Problems could arise, however, as the rig count in the Permian has increased so quickly that the number of drilled but uncompleted wells (DUC) has risen as well. “Those DUCs will need completion, but completion costs have gone up higher than operators have expected,” Genscape’s Fell said.
With nearly 6 Bcf/d of capacity being proposed to take Permian gas to the Gulf Coast, the challenge now becomes getting the 10-15 large producers that can be anchor shippers on board with only one or two of these projects as only about 3 Bcf/d of capacity is needed, Coombs said.
“This is a really competitive process. It’s all about who can build the pipe for the lowest cost and offer the best rates. We see getting everyone on board with the same projects as a challenge that could push the in-service into 2020 rather than 2019,” she said.
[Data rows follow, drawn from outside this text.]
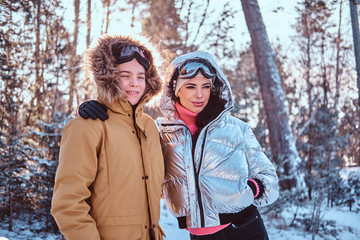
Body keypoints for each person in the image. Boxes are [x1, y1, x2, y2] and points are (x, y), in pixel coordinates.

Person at [79, 51, 279, 240]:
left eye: (206, 86)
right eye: (191, 86)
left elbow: (269, 179)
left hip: (244, 228)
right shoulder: (159, 132)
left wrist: (250, 189)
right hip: (199, 235)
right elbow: (127, 149)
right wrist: (103, 111)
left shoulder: (237, 129)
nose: (200, 94)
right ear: (175, 90)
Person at [51, 34, 165, 240]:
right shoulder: (87, 127)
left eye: (141, 76)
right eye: (124, 75)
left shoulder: (150, 127)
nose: (134, 83)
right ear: (109, 77)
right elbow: (67, 203)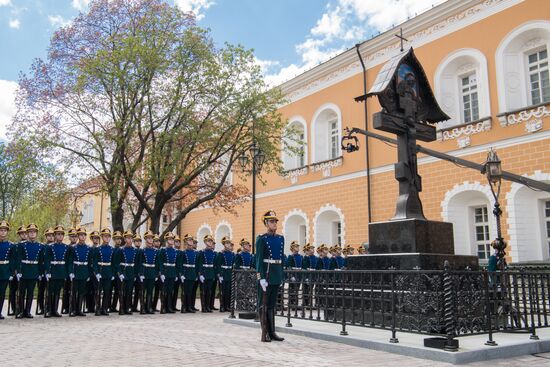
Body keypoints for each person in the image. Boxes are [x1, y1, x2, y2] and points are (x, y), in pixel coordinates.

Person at [256, 210, 285, 342]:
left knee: (272, 305)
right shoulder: (262, 239)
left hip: (276, 273)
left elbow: (281, 259)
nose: (274, 223)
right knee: (263, 305)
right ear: (266, 223)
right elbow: (259, 260)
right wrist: (260, 277)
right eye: (271, 221)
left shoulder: (280, 238)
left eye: (275, 221)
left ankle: (272, 332)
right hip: (266, 275)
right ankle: (265, 332)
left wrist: (282, 275)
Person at [16, 223, 45, 318]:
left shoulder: (40, 246)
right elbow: (18, 259)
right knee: (21, 292)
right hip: (24, 270)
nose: (32, 234)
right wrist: (18, 271)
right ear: (27, 233)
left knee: (31, 293)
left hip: (34, 271)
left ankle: (27, 311)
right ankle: (20, 311)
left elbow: (41, 261)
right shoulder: (21, 245)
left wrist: (40, 273)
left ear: (36, 234)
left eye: (34, 232)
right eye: (30, 232)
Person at [44, 226, 75, 318]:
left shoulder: (66, 247)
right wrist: (47, 271)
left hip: (61, 271)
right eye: (58, 234)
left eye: (62, 234)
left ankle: (55, 310)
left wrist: (69, 272)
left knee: (58, 291)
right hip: (53, 270)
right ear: (55, 235)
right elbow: (47, 260)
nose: (60, 236)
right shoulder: (50, 247)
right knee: (50, 291)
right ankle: (49, 310)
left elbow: (68, 262)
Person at [93, 228, 117, 316]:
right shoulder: (97, 249)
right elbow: (94, 262)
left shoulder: (112, 249)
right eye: (105, 236)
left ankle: (104, 308)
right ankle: (98, 308)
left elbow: (114, 263)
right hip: (100, 270)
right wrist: (96, 272)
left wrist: (113, 274)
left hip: (108, 271)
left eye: (108, 236)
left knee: (107, 291)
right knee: (98, 291)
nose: (107, 238)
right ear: (102, 237)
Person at [117, 230, 139, 315]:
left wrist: (135, 274)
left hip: (131, 272)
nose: (129, 240)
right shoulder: (121, 250)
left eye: (131, 238)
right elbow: (117, 263)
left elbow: (136, 263)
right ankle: (121, 308)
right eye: (128, 238)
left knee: (129, 291)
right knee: (122, 291)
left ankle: (127, 308)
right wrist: (120, 273)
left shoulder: (135, 250)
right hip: (124, 271)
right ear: (125, 239)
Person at [71, 227, 92, 316]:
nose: (82, 237)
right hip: (76, 270)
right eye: (80, 235)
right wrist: (71, 272)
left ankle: (79, 309)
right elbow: (70, 261)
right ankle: (73, 310)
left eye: (84, 235)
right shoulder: (73, 248)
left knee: (81, 291)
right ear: (78, 236)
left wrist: (88, 274)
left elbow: (90, 263)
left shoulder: (88, 248)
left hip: (84, 271)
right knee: (74, 291)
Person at [8, 226, 27, 316]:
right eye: (21, 233)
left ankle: (20, 309)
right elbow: (13, 258)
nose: (24, 235)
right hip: (14, 271)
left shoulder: (26, 246)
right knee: (12, 291)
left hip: (22, 271)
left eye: (25, 233)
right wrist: (14, 271)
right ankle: (13, 308)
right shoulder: (14, 245)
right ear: (19, 235)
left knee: (21, 291)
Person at [0, 220, 17, 319]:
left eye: (4, 230)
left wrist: (11, 272)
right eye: (1, 230)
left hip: (5, 270)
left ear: (7, 232)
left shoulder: (11, 245)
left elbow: (13, 260)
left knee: (2, 293)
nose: (2, 232)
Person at [36, 227, 54, 315]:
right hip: (42, 271)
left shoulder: (54, 247)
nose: (50, 237)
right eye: (48, 236)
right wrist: (40, 273)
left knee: (50, 291)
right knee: (41, 291)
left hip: (51, 272)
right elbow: (39, 261)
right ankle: (41, 308)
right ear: (46, 237)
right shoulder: (42, 247)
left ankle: (49, 308)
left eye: (52, 235)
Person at [139, 230, 158, 314]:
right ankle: (142, 307)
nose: (150, 240)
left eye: (151, 238)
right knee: (143, 291)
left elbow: (157, 263)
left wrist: (157, 274)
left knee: (150, 291)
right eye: (148, 238)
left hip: (152, 272)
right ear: (145, 240)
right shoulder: (142, 251)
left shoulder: (156, 251)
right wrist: (141, 274)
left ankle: (149, 307)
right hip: (145, 272)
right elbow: (139, 263)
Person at [196, 234, 216, 312]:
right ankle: (204, 307)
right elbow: (199, 264)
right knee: (203, 291)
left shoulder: (213, 253)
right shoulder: (201, 252)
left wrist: (214, 274)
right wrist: (200, 274)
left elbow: (214, 265)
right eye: (208, 241)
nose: (210, 242)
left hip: (210, 272)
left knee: (209, 291)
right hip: (204, 272)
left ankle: (208, 306)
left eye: (211, 241)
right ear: (205, 242)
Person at [215, 236, 234, 312]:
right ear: (224, 244)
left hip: (229, 273)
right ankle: (222, 306)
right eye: (226, 243)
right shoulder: (221, 254)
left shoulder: (232, 254)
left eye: (229, 243)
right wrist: (219, 274)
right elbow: (218, 265)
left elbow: (233, 264)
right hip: (223, 273)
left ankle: (228, 306)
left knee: (229, 291)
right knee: (223, 291)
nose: (228, 244)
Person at [180, 234, 198, 313]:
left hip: (192, 273)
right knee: (184, 291)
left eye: (191, 240)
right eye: (188, 240)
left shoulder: (195, 253)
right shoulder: (183, 253)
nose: (190, 242)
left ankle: (189, 307)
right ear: (185, 242)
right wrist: (181, 274)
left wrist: (196, 274)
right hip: (185, 273)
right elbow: (179, 264)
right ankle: (184, 307)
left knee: (190, 291)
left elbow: (196, 265)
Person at [85, 230, 101, 313]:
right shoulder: (89, 248)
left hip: (97, 271)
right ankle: (88, 307)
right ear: (91, 238)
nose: (96, 239)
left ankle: (95, 306)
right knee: (88, 290)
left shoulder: (99, 248)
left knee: (96, 289)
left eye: (97, 238)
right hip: (89, 271)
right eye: (94, 238)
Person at [285, 241, 303, 310]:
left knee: (297, 290)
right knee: (292, 290)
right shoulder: (290, 257)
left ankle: (296, 304)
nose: (298, 248)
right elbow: (288, 266)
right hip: (293, 275)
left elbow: (302, 266)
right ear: (292, 248)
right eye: (296, 246)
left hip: (299, 274)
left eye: (298, 246)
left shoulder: (301, 256)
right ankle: (292, 304)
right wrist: (291, 276)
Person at [110, 230, 123, 312]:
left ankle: (114, 306)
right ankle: (107, 306)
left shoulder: (122, 250)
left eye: (120, 239)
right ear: (114, 240)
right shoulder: (111, 249)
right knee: (109, 291)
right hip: (112, 273)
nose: (119, 240)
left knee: (117, 291)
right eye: (117, 239)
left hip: (118, 273)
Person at [132, 233, 143, 312]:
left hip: (139, 274)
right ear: (134, 242)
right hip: (132, 273)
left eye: (139, 241)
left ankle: (134, 306)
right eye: (136, 241)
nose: (138, 242)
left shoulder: (141, 251)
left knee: (137, 291)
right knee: (128, 291)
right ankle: (128, 306)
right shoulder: (133, 250)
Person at [172, 235, 182, 311]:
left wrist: (180, 274)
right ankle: (169, 305)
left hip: (178, 274)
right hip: (172, 272)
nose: (178, 243)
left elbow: (180, 264)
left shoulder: (180, 252)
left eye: (179, 241)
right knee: (171, 290)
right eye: (176, 241)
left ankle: (174, 305)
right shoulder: (173, 251)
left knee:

That delay then could impact how quickly the Permian is able to grow oil because if producers can’t move their gas, they can’t drill for oil. Flaring the gas isn’t a viable option because in existing production areas, flare permits are for a period of only 45 days, 180 days maximum, according to the Railroad Commission of Texas.
“The pace of completions is something that is definitely at risk,” Coombs said.
With a nearly two-year lag between making an FID and pipeline in-service, and the impending pipeline constraints that are expected to arise in the Permian beginning in 2019, the race is on to get the regulatory process underway.
“It’s a competitive market for sure,” Ruiz said. “Time will tell. But it’s quite possible for more than pipeline to be built.”